▶ Requirement A
Reproduce the data science career text word for word, beginning at the words "Expanding your skills" and stopping after "and Machine Learning.".
▶ Requirement B
According to the data science career text, why is it good to have a plan when using online materials and toolkits to learn? Answer in one to three sentences.
▶ Requirement C
Which languages does the data science career text name as possible go-to languages for a data scientist?

▶ Passage for review
——————

Transitioning into the field of Data Science would be extremely challenging, and will involve a major shift in your thought process. It will also require regular learning and exploring.
As the field is continuously evolving, there is constant pressure to keep up with the new innovations and being up to date with the upcoming technology. I don’t want to scare you away from this exhilarating journey but want you to have a realistic overview of what you are getting into. At times, all this can be very frustrating, nevertheless, once things start to work out, the rewards are plentiful. Apart from all of the above, the very first question that you should be asking yourself is, if you are genuinely interested in the field? This probably sounds like the first year of your PhDs, when you had to choose a topic in which you were genuinely interested and that’s quite right, we all did that and have been successful to varying degrees in our scientific endeavors only because we chose a topic which was genuinely interesting to us. Similarly, to be a successful Data Scientist one has to understand the nature of the field in-depth and develop a strong and sustainable interest, which would drive you in future to be successful in the field of Data Science.
A good way to figure out if you are really going to like Data Science is by trying it out. Give yourself some time, get your hands dirty and then decide if this appeals to you. There is an immense amount of online material and toolkits available to practice and learn Data Science tools and techniques. These can help to develop your skills very well, but it is equally possible to get lost in the process and not be able to achieve the aims you set for yourself. So, in order to use these resources in a productive manner, it is good to have a plan. I am here to discuss that very plan which I had followed and you can also follow to develop your skills as a Data Scientist.
Expanding your skills
While training for your advanced degree, you develop a lot of soft skills in the field of data analysis and problem-solving which can be valuable to a Data Scientist. These skills range from identifying a problem, making a workable strategy for solving the problem, to comprehending huge amounts of information and connecting sparse information to present an interesting story. Alongside you also develop interpersonal and leadership skills as well as strong expertise in communication. In order to be a Data Scientist however, you really need to leverage this plethora of expertise that you have and build upon some very essential tools and techniques like Programming, Statistics and Machine Learning.
Developing Programming skills
Every data scientist needs to have a go-to language which they can use for everything they want to do. This can either be R, Python or even SAS. The first step would be to choose the language that you would like to learn. You can make a decision depending on various factors like your familiarity with any of these languages, ease of learning for newbies, domain-specific job scenario, data handling capabilities and machine learning and deep learning support. Once you have decided which language you want to learn, start by taking some introductory online courses from Datacamp, Dataquest, edx, Udemy, etc for the language of your choice. Next step would be to make yourself feel more comfortable with the platform and move onto some intermediate and advanced level courses for programming.

——————

▶ Extracted records

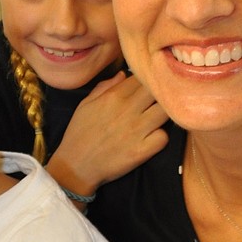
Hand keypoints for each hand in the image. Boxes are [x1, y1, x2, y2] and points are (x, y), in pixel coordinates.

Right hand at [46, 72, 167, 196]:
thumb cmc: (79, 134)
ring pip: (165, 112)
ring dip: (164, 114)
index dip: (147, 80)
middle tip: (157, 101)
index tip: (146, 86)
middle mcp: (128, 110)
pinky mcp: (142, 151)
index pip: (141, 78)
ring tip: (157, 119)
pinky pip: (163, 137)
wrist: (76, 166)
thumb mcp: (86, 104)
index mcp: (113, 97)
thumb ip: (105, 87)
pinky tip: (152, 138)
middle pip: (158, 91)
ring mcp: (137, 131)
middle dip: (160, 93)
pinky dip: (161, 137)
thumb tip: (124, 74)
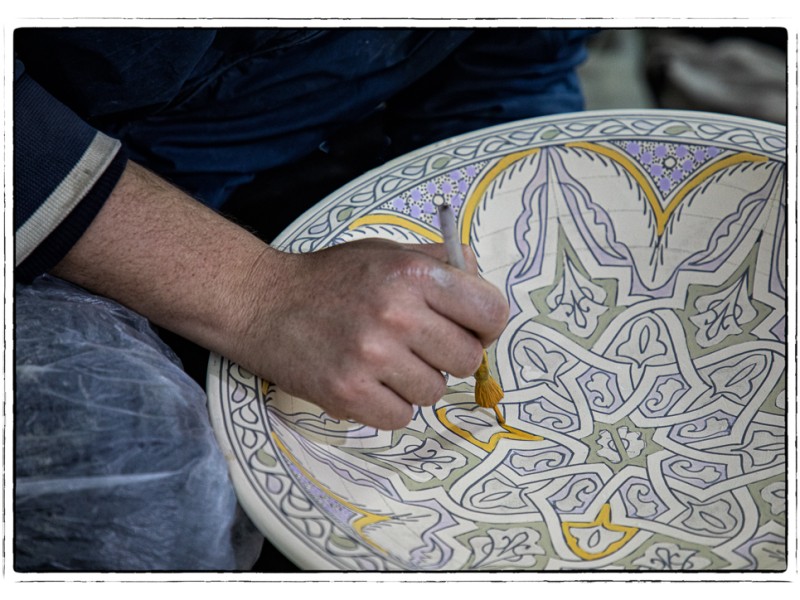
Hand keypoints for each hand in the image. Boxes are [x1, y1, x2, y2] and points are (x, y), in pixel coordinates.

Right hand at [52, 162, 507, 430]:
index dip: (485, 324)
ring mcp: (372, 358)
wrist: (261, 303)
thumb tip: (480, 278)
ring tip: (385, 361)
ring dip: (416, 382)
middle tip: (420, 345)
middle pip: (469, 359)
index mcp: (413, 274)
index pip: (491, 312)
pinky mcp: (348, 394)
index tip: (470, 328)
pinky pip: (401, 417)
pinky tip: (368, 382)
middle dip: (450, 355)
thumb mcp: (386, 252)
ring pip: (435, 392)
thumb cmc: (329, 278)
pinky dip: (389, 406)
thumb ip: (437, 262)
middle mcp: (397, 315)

——————

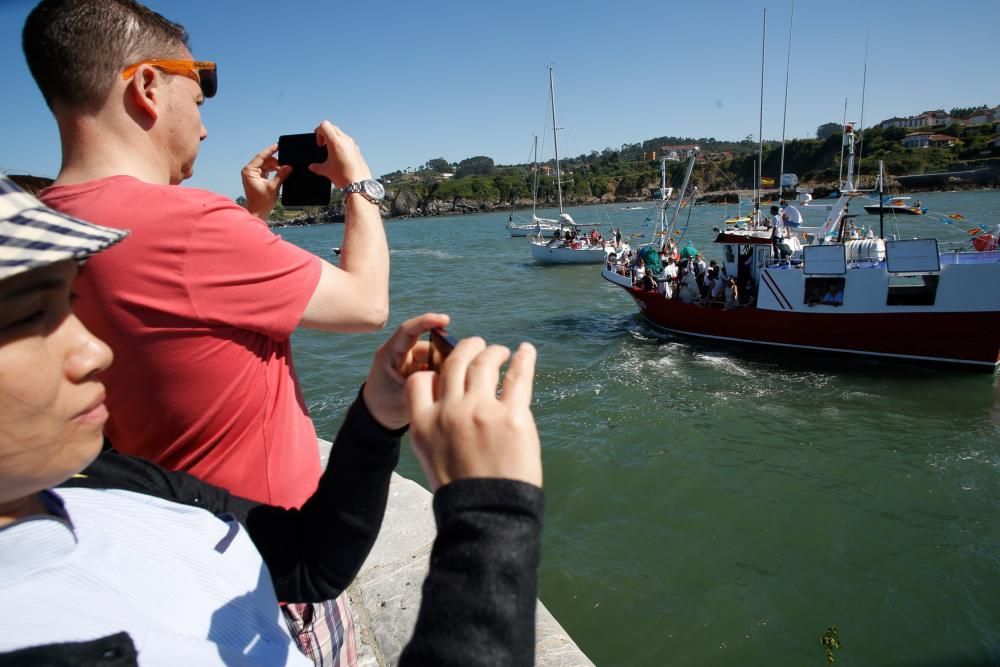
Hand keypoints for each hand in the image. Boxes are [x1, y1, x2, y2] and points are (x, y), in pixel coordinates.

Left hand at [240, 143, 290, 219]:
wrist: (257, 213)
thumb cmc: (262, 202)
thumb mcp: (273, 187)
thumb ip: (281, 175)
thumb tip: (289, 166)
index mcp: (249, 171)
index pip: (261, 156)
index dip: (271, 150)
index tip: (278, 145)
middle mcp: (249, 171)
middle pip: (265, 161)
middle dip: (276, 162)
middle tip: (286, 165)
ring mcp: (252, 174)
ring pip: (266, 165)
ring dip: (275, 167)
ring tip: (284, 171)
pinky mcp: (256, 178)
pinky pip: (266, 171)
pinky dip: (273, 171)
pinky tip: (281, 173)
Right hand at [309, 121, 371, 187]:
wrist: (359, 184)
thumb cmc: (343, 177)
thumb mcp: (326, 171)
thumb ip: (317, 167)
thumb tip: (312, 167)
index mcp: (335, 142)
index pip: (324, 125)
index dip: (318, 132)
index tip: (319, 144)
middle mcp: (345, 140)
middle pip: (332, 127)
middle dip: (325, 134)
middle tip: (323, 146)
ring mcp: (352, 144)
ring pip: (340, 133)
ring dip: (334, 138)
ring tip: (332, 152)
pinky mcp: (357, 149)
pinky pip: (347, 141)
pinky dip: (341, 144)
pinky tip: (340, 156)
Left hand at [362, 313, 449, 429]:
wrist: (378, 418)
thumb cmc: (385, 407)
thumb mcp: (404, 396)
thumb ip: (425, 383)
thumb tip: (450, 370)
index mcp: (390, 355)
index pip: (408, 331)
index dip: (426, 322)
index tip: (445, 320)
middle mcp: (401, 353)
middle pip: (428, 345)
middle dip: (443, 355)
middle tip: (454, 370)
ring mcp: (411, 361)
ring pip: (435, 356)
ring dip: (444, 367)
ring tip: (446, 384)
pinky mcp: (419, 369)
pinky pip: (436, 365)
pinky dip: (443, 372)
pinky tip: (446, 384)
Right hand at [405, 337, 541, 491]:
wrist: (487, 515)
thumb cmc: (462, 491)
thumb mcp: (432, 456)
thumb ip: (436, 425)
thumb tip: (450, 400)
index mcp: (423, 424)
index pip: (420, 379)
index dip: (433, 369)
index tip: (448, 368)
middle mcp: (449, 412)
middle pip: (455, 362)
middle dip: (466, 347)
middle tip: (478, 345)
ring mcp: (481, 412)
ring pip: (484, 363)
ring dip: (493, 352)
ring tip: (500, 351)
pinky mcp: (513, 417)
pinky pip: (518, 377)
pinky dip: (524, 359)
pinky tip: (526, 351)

——————

▶ Result A
Expanding your skills
While training for your advanced degree, you develop a lot of soft skills in the field of data analysis and problem-solving which can be valuable to a Data Scientist. These skills range from identifying a problem, making a workable strategy for solving the problem, to comprehending huge amounts of information and connecting sparse information to present an interesting story. Alongside you also develop interpersonal and leadership skills as well as strong expertise in communication. In order to be a Data Scientist however, you really need to leverage this plethora of expertise that you have and build upon some very essential tools and techniques like Programming, Statistics and Machine Learning.

▶ Result B
Online materials and toolkits can develop your skills very well, but it is equally possible to get lost in the process and fail to achieve the aims you set for yourself. A plan helps you use these resources productively.

▶ Result C
R, Python or even SAS.